Colorado has a number of climate zones, depending on the area of the state. From high alpine meadows to deserts and the semi-arid eastern slope around Denver, many flowers native to one particular area can be cultivated in others. However, when growing flowers from a wetter part of the state in a more arid part, water may become an issue in the drier years when watering restrictions are in place.
Colorado Blue Columbine
Colorado blue columbine (Aquilegia caerulea), sometimes called Rocky Mountain columbine, is a clumping perennial herb that is usually less than 3 feet high and wide. It features pale blue petals and white petals that are usually 2 to 3 inches across. The Colorado blue columbine flowers from late spring to early summer. It grows well in partial shade and moist soil that drains well. It prefers rich loams or sandy loams and does best at moderate elevations.
The Maximilian sunflower (Helianthus maximiliani) is an upright perennial native to Colorado and surrounding states. It grows to between 3 and 10 feet tall and blooms between July and October. It grows up to 6,500 feet in elevation and prefers full sun. A low moisture flower, the Maximilian sunflower is well suited to xeriscaping. Maximilian sunflowers are very tolerant of soil type. However, it can spread aggressively in moister soils.
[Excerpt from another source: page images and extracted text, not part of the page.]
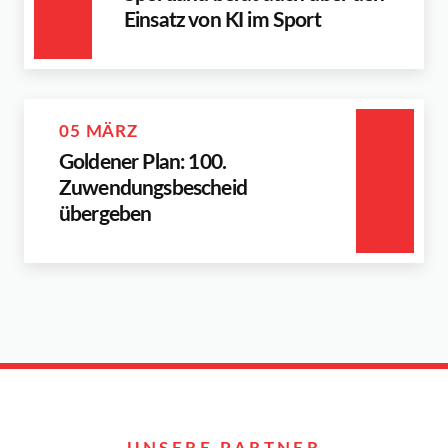
Einsatz von KI im Sport
05 MÄRZ
Goldener Plan: 100.
Zuwendungsbescheid
übergeben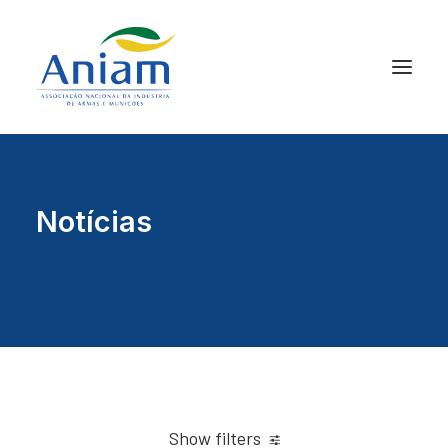
Notícias
Show filters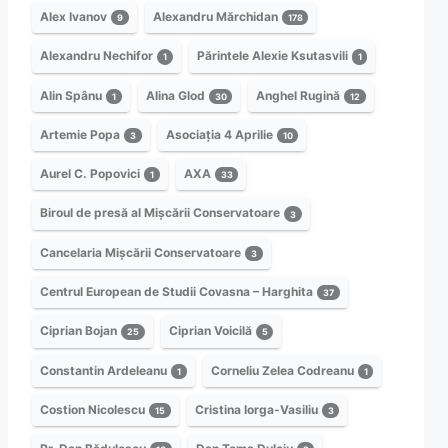
Alex Ivanov
Alexandru Mărchidan
9
178
Alexandru Nechifor
Părintele Alexie Ksutasvili
1
1
Alin Spânu
Alina Glod
Anghel Rugină
1
30
12
Artemie Popa
Asociația 4 Aprilie
3
10
Aurel C. Popovici
AXA
1
33
Biroul de presă al Mișcării Conservatoare
3
Cancelaria Mișcării Conservatoare
3
Centrul European de Studii Covasna – Harghita
37
Ciprian Bojan
Ciprian Voicilă
25
5
Constantin Ardeleanu
Corneliu Zelea Codreanu
1
1
Costion Nicolescu
Cristina Iorga-Vasiliu
15
3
The Blackfoot daisy (Melampodium leucanthum) is a 6- to 12-inch-tall and 12- to 24-inch-wide clumping plant that produces numerous 1-inch-wide daisy-like flowers. Looking very much like a white zinnia, the Blackfoot daisy is native to Colorado and other surrounding states. As a low to moderate water needs flower, it can work in some xeriscaping locations. It prefers full sun, but can grow in partial shade. Growing well in rock gardens, this plant is tolerant of most soil types as long as they drain well. However, it will produce more flowers in rich, loamy soil that gets adequate water. This plant is deer resistant and, as such, is frequently planted in rural and foothills areas where deer can be a garden pest.